David Cameron called on international businesses to "invest in Britain, partner with Britain". Photograph: Getty Images.

After yesterday's stunningly bad GDP figures, David Cameron's plea for the world to "invest in Britain" can't help sounding desperate. The world might reasonably ask why it should spend money in a country that, Italy aside, is the only G20 member to be in recession. Cameron needs to invest in the UK before anyone else will.
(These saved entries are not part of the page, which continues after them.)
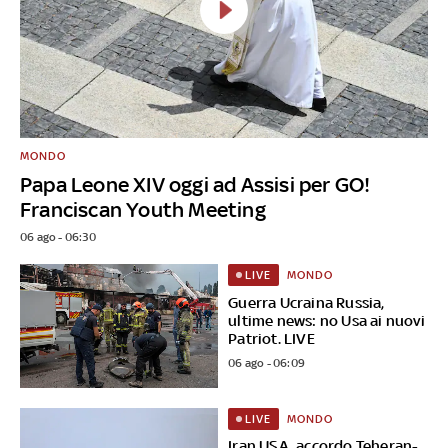
MONDO
Papa Leone XIV oggi ad Assisi per GO!
Franciscan Youth Meeting
06 ago - 06:30
MONDO
LIVE
Guerra Ucraina Russia,
ultime news: no Usa ai nuovi
Patriot. LIVE
06 ago - 06:09
MONDO
LIVE
Iran USA, accordo Teheran-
The problem for the Prime Minister is that he tied his hands in advance by perpetrating the myth that even a small stimulus would "bankrupt" Britain. The truth, as Jonathan Portes wrote on The Staggers last week, is that there is no evidence that borrowing for growth (in the form of tax cuts and higher infrastructure spending) would trigger a bond market revolt. As even the IMF stated in its recent assessment of the British economy:

Further slowing consolidation would likely entail the government reneging on its net debt mandate. Would this trigger an adverse market reaction? Such hypotheticals are impossible to answer definitively, but there is little evidence that it would. In particular, fiscal indicators such as deficit and debt levels appear to be weakly related to government bond yields for advanced economies with monetary independence.
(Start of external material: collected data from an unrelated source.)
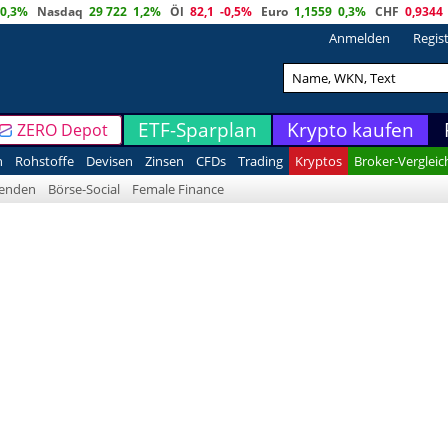
0,3%
Nasdaq
29 722
1,2%
Öl
82,1
-0,5%
Euro
1,1559
0,3%
CHF
0,9344
Anmelden
Regis
ETF-Sparplan
Krypto kaufen
ZERO Depot
n
Rohstoffe
Devisen
Zinsen
CFDs
Trading
Kryptos
Broker-Vergleic
denden
Börse-Social
Female Finance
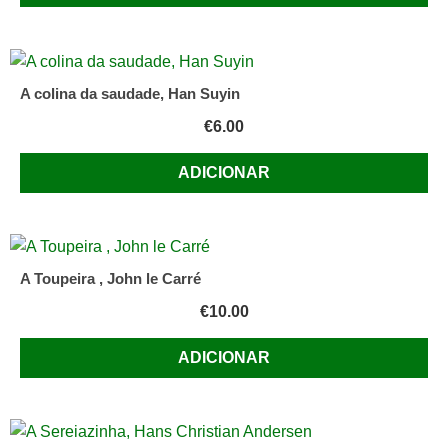
A colina da saudade, Han Suyin
€
6.00
ADICIONAR
A Toupeira , John le Carré
€
10.00
ADICIONAR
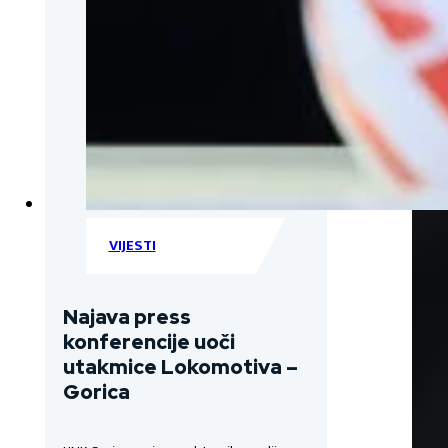
VIJESTI
Najava press
konferencije uoči
utakmice Lokomotiva –
Gorica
The coalition's decision to cut net investment by 47.9 per cent was a political choice, not an economic necessity.

Cameron and George Osborne are fond of pointing out that we can borrow at the lowest rates in our history (largely owing to our non-membership of the euro and the Bank of England's quantitative easing programme) but they have done nothing to take advantage of this fact. The result, with consumer spending depressed and businesses hoarding cash, is that growth has collapsed. Now, as I pointed out yesterday, Britain's AAA rating is in danger. A downgrade probably wouldn't lead to a rise in borrowing costs (as the experience of the US demonstrates) but it would be politically disastrous for Osborne. The Chancellor, ignoring advice to the contrary, chose to make our AAA credit rating the ultimate symbol of fiscal "credibility". Without it, he has none.